══ Exercise materials ══

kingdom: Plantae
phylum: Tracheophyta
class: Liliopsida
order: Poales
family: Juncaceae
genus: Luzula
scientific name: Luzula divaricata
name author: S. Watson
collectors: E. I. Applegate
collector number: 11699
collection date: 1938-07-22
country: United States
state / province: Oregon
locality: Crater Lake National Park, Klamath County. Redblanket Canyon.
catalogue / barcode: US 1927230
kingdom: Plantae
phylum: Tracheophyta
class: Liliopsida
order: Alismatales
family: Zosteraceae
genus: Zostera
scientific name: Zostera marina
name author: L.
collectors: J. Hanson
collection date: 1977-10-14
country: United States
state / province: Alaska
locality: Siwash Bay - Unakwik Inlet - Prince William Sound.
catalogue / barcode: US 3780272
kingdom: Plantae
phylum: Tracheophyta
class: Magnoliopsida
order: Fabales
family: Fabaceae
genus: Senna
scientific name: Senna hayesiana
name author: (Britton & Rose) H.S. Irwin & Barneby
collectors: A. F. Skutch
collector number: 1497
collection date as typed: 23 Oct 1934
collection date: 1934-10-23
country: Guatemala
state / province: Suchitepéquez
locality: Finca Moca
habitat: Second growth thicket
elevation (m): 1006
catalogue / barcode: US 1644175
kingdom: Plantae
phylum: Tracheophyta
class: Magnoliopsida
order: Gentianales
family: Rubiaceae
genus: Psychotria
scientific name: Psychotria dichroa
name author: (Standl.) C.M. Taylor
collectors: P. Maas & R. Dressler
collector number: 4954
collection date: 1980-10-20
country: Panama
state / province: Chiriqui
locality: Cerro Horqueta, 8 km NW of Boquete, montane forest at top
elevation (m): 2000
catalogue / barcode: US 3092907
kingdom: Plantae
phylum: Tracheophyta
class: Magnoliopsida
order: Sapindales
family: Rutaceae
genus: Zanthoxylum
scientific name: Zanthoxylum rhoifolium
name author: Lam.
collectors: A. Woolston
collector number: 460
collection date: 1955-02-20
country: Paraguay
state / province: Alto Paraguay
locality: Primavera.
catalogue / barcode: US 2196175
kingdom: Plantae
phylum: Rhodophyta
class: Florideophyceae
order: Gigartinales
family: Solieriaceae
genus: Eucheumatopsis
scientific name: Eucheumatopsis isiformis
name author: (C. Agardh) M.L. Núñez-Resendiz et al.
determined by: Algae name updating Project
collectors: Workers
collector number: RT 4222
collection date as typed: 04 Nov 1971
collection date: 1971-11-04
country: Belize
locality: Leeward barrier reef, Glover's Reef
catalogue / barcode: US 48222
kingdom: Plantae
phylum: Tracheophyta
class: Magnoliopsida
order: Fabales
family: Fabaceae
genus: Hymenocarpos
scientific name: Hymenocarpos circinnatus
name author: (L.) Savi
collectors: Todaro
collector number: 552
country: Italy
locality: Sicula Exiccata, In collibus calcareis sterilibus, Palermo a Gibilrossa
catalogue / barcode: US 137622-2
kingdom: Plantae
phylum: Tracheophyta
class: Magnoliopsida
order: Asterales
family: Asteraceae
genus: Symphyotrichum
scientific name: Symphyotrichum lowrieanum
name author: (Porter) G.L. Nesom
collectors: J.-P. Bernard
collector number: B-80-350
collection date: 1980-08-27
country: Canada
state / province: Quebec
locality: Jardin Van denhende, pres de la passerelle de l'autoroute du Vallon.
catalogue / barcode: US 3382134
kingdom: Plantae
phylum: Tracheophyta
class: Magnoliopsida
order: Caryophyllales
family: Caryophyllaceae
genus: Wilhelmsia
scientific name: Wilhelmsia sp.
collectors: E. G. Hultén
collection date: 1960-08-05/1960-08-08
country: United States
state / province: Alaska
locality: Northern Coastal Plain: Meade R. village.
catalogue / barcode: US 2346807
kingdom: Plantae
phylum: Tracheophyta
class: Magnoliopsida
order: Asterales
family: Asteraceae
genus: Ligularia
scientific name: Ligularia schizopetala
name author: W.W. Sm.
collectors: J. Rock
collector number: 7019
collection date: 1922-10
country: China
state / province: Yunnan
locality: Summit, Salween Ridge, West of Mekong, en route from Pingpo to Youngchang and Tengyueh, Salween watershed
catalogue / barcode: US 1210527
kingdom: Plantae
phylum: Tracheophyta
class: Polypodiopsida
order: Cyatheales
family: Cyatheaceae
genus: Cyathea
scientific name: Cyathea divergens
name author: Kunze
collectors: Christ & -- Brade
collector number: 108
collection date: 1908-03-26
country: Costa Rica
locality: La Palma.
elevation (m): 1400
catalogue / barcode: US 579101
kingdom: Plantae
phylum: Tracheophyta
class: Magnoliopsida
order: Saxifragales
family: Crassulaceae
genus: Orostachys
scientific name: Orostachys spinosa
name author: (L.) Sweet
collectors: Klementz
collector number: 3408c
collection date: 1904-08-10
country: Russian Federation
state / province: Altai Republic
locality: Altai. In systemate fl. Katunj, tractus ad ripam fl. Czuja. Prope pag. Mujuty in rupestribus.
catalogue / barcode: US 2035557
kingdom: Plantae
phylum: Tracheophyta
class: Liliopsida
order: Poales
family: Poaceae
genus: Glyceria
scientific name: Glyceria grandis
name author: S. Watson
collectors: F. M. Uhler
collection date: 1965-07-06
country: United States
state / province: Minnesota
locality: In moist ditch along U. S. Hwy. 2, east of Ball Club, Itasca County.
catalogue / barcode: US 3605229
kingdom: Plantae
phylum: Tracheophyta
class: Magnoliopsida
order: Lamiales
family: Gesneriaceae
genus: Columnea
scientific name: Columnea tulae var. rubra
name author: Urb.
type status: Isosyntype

═══

Present the data above as a Markdown table with two columns, Row and Line, giving each nonblank line its own numbered row and leaving out any blank lines.

> [Solution below]
| Row | Line |
|---|---|
| 1 | kingdom: Plantae |
| 2 | phylum: Tracheophyta |
| 3 | class: Liliopsida |
| 4 | order: Poales |
| 5 | family: Juncaceae |
| 6 | genus: Luzula |
| 7 | scientific name: Luzula divaricata |
| 8 | name author: S. Watson |
| 9 | collectors: E. I. Applegate |
| 10 | collector number: 11699 |
| 11 | collection date: 1938-07-22 |
| 12 | country: United States |
| 13 | state / province: Oregon |
| 14 | locality: Crater Lake National Park, Klamath County. Redblanket Canyon. |
| 15 | catalogue / barcode: US 1927230 |
| 16 | kingdom: Plantae |
| 17 | phylum: Tracheophyta |
| 18 | class: Liliopsida |
| 19 | order: Alismatales |
| 20 | family: Zosteraceae |
| 21 | genus: Zostera |
| 22 | scientific name: Zostera marina |
| 23 | name author: L. |
| 24 | collectors: J. Hanson |
| 25 | collection date: 1977-10-14 |
| 26 | country: United States |
| 27 | state / province: Alaska |
| 28 | locality: Siwash Bay - Unakwik Inlet - Prince William Sound. |
| 29 | catalogue / barcode: US 3780272 |
| 30 | kingdom: Plantae |
| 31 | phylum: Tracheophyta |
| 32 | class: Magnoliopsida |
| 33 | order: Fabales |
| 34 | family: Fabaceae |
| 35 | genus: Senna |
| 36 | scientific name: Senna hayesiana |
| 37 | name author: (Britton & Rose) H.S. Irwin & Barneby |
| 38 | collectors: A. F. Skutch |
| 39 | collector number: 1497 |
| 40 | collection date as typed: 23 Oct 1934 |
| 41 | collection date: 1934-10-23 |
| 42 | country: Guatemala |
| 43 | state / province: Suchitepéquez |
| 44 | locality: Finca Moca |
| 45 | habitat: Second growth thicket |
| 46 | elevation (m): 1006 |
| 47 | catalogue / barcode: US 1644175 |
| 48 | kingdom: Plantae |
| 49 | phylum: Tracheophyta |
| 50 | class: Magnoliopsida |
| 51 | order: Gentianales |
| 52 | family: Rubiaceae |
| 53 | genus: Psychotria |
| 54 | scientific name: Psychotria dichroa |
| 55 | name author: (Standl.) C.M. Taylor |
| 56 | collectors: P. Maas & R. Dressler |
| 57 | collector number: 4954 |
| 58 | collection date: 1980-10-20 |
| 59 | country: Panama |
| 60 | state / province: Chiriqui |
| 61 | locality: Cerro Horqueta, 8 km NW of Boquete, montane forest at top |
| 62 | elevation (m): 2000 |
| 63 | catalogue / barcode: US 3092907 |
| 64 | kingdom: Plantae |
| 65 | phylum: Tracheophyta |
| 66 | class: Magnoliopsida |
| 67 | order: Sapindales |
| 68 | family: Rutaceae |
| 69 | genus: Zanthoxylum |
| 70 | scientific name: Zanthoxylum rhoifolium |
| 71 | name author: Lam. |
| 72 | collectors: A. Woolston |
| 73 | collector number: 460 |
| 74 | collection date: 1955-02-20 |
| 75 | country: Paraguay |
| 76 | state / province: Alto Paraguay |
| 77 | locality: Primavera. |
| 78 | catalogue / barcode: US 2196175 |
| 79 | kingdom: Plantae |
| 80 | phylum: Rhodophyta |
| 81 | class: Florideophyceae |
| 82 | order: Gigartinales |
| 83 | family: Solieriaceae |
| 84 | genus: Eucheumatopsis |
| 85 | scientific name: Eucheumatopsis isiformis |
| 86 | name author: (C. Agardh) M.L. Núñez-Resendiz et al. |
| 87 | determined by: Algae name updating Project |
| 88 | collectors: Workers |
| 89 | collector number: RT 4222 |
| 90 | collection date as typed: 04 Nov 1971 |
| 91 | collection date: 1971-11-04 |
| 92 | country: Belize |
| 93 | locality: Leeward barrier reef, Glover's Reef |
| 94 | catalogue / barcode: US 48222 |
| 95 | kingdom: Plantae |
| 96 | phylum: Tracheophyta |
| 97 | class: Magnoliopsida |
| 98 | order: Fabales |
| 99 | family: Fabaceae |
| 100 | genus: Hymenocarpos |
| 101 | scientific name: Hymenocarpos circinnatus |
| 102 | name author: (L.) Savi |
| 103 | collectors: Todaro |
| 104 | collector number: 552 |
| 105 | country: Italy |
| 106 | locality: Sicula Exiccata, In collibus calcareis sterilibus, Palermo a Gibilrossa |
| 107 | catalogue / barcode: US 137622-2 |
| 108 | kingdom: Plantae |
| 109 | phylum: Tracheophyta |
| 110 | class: Magnoliopsida |
| 111 | order: Asterales |
| 112 | family: Asteraceae |
| 113 | genus: Symphyotrichum |
| 114 | scientific name: Symphyotrichum lowrieanum |
| 115 | name author: (Porter) G.L. Nesom |
| 116 | collectors: J.-P. Bernard |
| 117 | collector number: B-80-350 |
| 118 | collection date: 1980-08-27 |
| 119 | country: Canada |
| 120 | state / province: Quebec |
| 121 | locality: Jardin Van denhende, pres de la passerelle de l'autoroute du Vallon. |
| 122 | catalogue / barcode: US 3382134 |
| 123 | kingdom: Plantae |
| 124 | phylum: Tracheophyta |
| 125 | class: Magnoliopsida |
| 126 | order: Caryophyllales |
| 127 | family: Caryophyllaceae |
| 128 | genus: Wilhelmsia |
| 129 | scientific name: Wilhelmsia sp. |
| 130 | collectors: E. G. Hultén |
| 131 | collection date: 1960-08-05/1960-08-08 |
| 132 | country: United States |
| 133 | state / province: Alaska |
| 134 | locality: Northern Coastal Plain: Meade R. village. |
| 135 | catalogue / barcode: US 2346807 |
| 136 | kingdom: Plantae |
| 137 | phylum: Tracheophyta |
| 138 | class: Magnoliopsida |
| 139 | order: Asterales |
| 140 | family: Asteraceae |
| 141 | genus: Ligularia |
| 142 | scientific name: Ligularia schizopetala |
| 143 | name author: W.W. Sm. |
| 144 | collectors: J. Rock |
| 145 | collector number: 7019 |
| 146 | collection date: 1922-10 |
| 147 | country: China |
| 148 | state / province: Yunnan |
| 149 | locality: Summit, Salween Ridge, West of Mekong, en route from Pingpo to Youngchang and Tengyueh, Salween watershed |
| 150 | catalogue / barcode: US 1210527 |
| 151 | kingdom: Plantae |
| 152 | phylum: Tracheophyta |
| 153 | class: Polypodiopsida |
| 154 | order: Cyatheales |
| 155 | family: Cyatheaceae |
| 156 | genus: Cyathea |
| 157 | scientific name: Cyathea divergens |
| 158 | name author: Kunze |
| 159 | collectors: Christ & -- Brade |
| 160 | collector number: 108 |
| 161 | collection date: 1908-03-26 |
| 162 | country: Costa Rica |
| 163 | locality: La Palma. |
| 164 | elevation (m): 1400 |
| 165 | catalogue / barcode: US 579101 |
| 166 | kingdom: Plantae |
| 167 | phylum: Tracheophyta |
| 168 | class: Magnoliopsida |
| 169 | order: Saxifragales |
| 170 | family: Crassulaceae |
| 171 | genus: Orostachys |
| 172 | scientific name: Orostachys spinosa |
| 173 | name author: (L.) Sweet |
| 174 | collectors: Klementz |
| 175 | collector number: 3408c |
| 176 | collection date: 1904-08-10 |
| 177 | country: Russian Federation |
| 178 | state / province: Altai Republic |
| 179 | locality: Altai. In systemate fl. Katunj, tractus ad ripam fl. Czuja. Prope pag. Mujuty in rupestribus. |
| 180 | catalogue / barcode: US 2035557 |
| 181 | kingdom: Plantae |
| 182 | phylum: Tracheophyta |
| 183 | class: Liliopsida |
| 184 | order: Poales |
| 185 | family: Poaceae |
| 186 | genus: Glyceria |
| 187 | scientific name: Glyceria grandis |
| 188 | name author: S. Watson |
| 189 | collectors: F. M. Uhler |
| 190 | collection date: 1965-07-06 |
| 191 | country: United States |
| 192 | state / province: Minnesota |
| 193 | locality: In moist ditch along U. S. Hwy. 2, east of Ball Club, Itasca County. |
| 194 | catalogue / barcode: US 3605229 |
| 195 | kingdom: Plantae |
| 196 | phylum: Tracheophyta |
| 197 | class: Magnoliopsida |
| 198 | order: Lamiales |
| 199 | family: Gesneriaceae |
| 200 | genus: Columnea |
| 201 | scientific name: Columnea tulae var. rubra |
| 202 | name author: Urb. |
| 203 | type status: Isosyntype |